Archive for November, 2009

Let me just make this clear

November 30, 2009

The metaphysical absolute is the bear in the kitchen.

Proof of Infinity

November 30, 2009

Metaphysically, the knowlege of what something ‘is’ is impossible.

Or: No such thing exists as ‘the knowledge of what a thing is’.

Exaggerated Eyes

November 25, 2009

The typical big eyes of anime characters could be described as part of the feature set of a cultural emotional mask. (In big eyes = an emotionalism. Spock: “Emotion is exaggeration.”)

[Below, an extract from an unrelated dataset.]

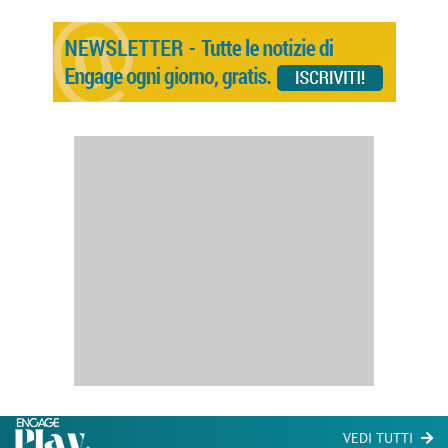
VEDI TUTTI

There is no naming of blanks

November 24, 2009

It is important that I should be able to put a name to a face.

The Face of Things

November 24, 2009

Part of me wants to admit that I ‘cannot recognise the face of things’ sometimes; so that despite being alive I do not see (or feel) that I am; such that there is no face to life, you could say.  Or perhaps what I mean is that I cannot recognise my own face despite its clarity before me – since I can only see it through others … where I only know myself in others in that they dictate who I am, in my mood and so on.  So that I am mechanically alive, just like a puppet: alive but not in me.

(Sometimes I chide myself with the thought: for heaven’s sake why don’t you use some of your inner resources as encouragement?  You should have a few of them by now!)

The Unfeatured Face

November 24, 2009

A film tells the story of a sentient computer.   Here one doesn’t imagine a face.  Or any face would do. Malicious or kind looking (for example), either would perform the same service in the expression of its machine mind since (as could be said) such a mind has no soul; it lacks the component that it can be recognised.  “For a machine is essentially faceless.”  (Imagine a kind-looking face overseeing some sort of cruel act.  Like locking the automatic doors of a burning building.  Where its mind takes on the guise of ‘anywhere / everywhere’.)

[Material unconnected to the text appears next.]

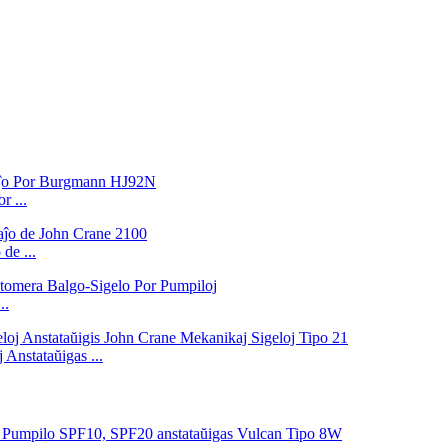
 ...
de ...
..
Anstataŭigas ...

(Evil might be imagined as the annihilation of the human face.)

From Feet to Face

November 24, 2009

My eyes travel from feet to face.

Like a movie camera taking in a statuesque blond.

Magazine Robots

November 24, 2009

Suppose, I flip through a magazine: there is a photo of someone’s shoe clad feet. “Whose feet are those?” I ask myself. On the next page is the answer: the photo of someone – of their face. That is who the feet belong to. Imagine the same thing occuring with a pair of robot feet … Next page I see a metal visage. Is this the same sort of thing?

Or am I inclined to ask who the robot belongs to?

The American Dream

November 23, 2009

It is what American’s have: emotional simplicity.

Boo Boo

November 22, 2009

Emotionally we aspire to the condition of children.